## Problem
Below are records; count the lines that contain "make" and give only the total.

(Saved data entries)
- Opening Delimiter -
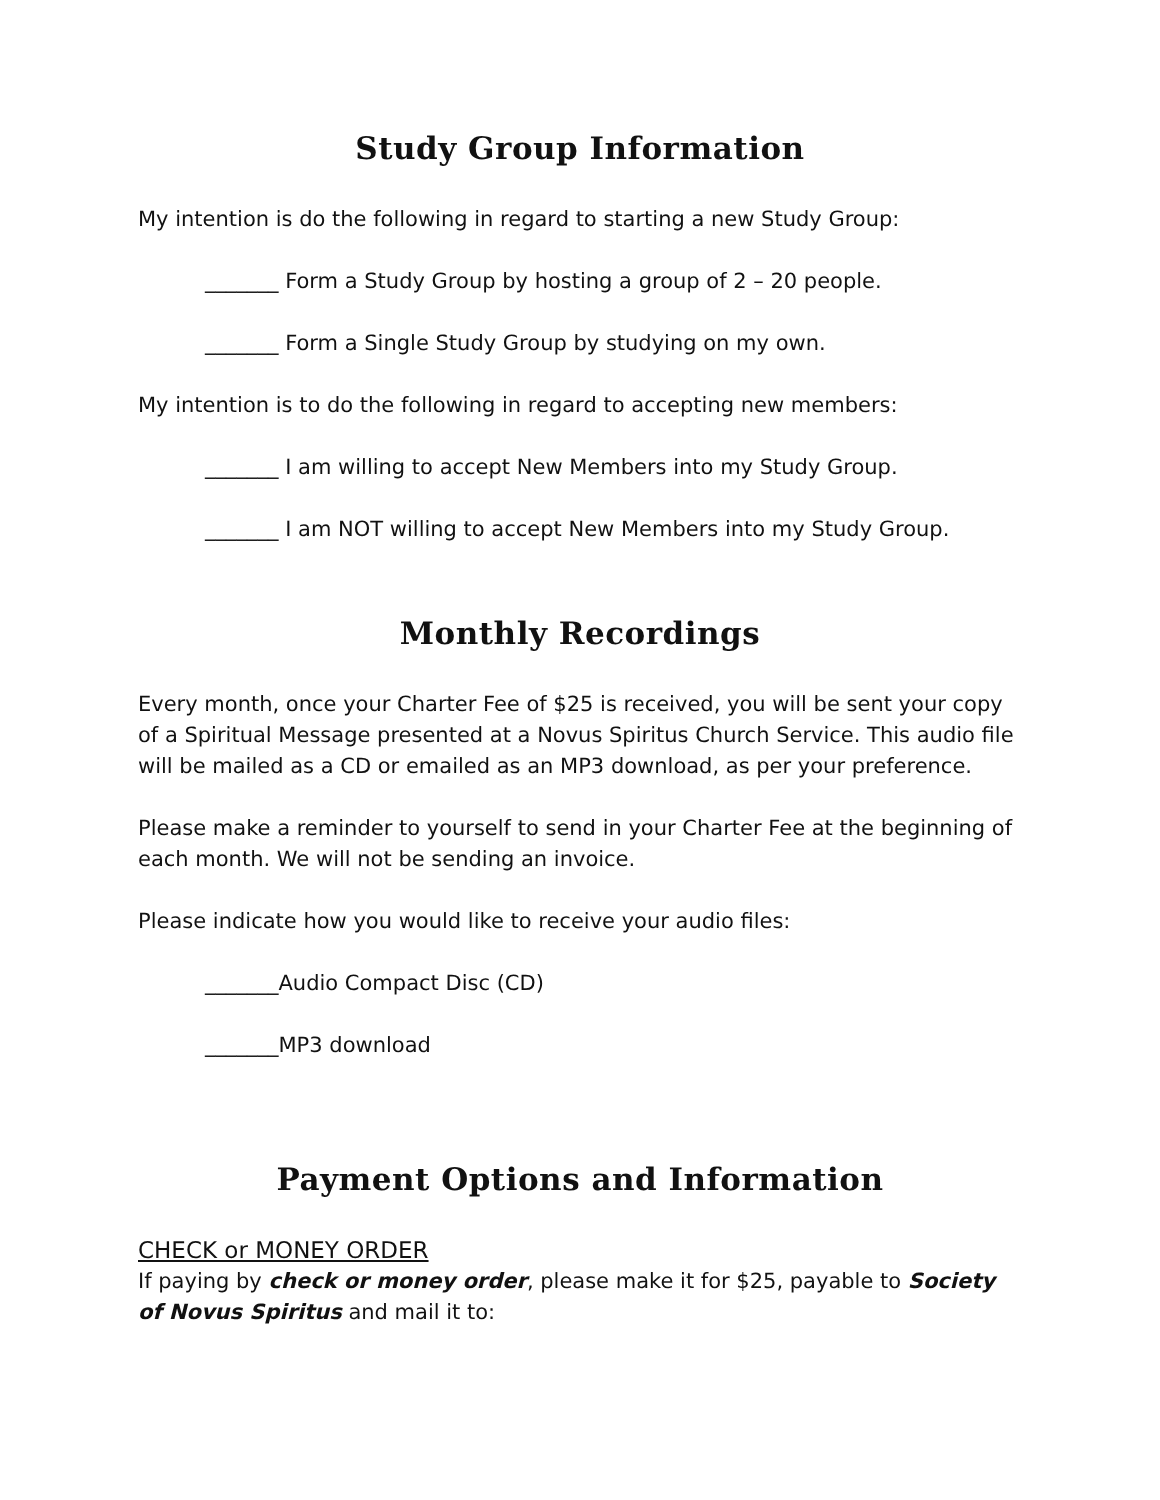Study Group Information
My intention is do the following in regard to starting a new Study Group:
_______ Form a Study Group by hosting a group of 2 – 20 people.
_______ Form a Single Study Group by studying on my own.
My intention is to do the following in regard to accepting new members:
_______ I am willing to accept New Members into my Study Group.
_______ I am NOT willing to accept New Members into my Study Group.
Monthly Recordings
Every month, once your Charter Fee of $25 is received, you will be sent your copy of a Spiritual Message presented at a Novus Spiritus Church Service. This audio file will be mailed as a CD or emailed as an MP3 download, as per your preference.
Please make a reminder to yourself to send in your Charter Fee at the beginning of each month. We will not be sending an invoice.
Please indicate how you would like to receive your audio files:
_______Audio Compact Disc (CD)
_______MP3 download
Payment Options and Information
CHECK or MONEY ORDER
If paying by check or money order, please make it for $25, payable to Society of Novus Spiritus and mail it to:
- Closing Delimiter -
## Task solution
2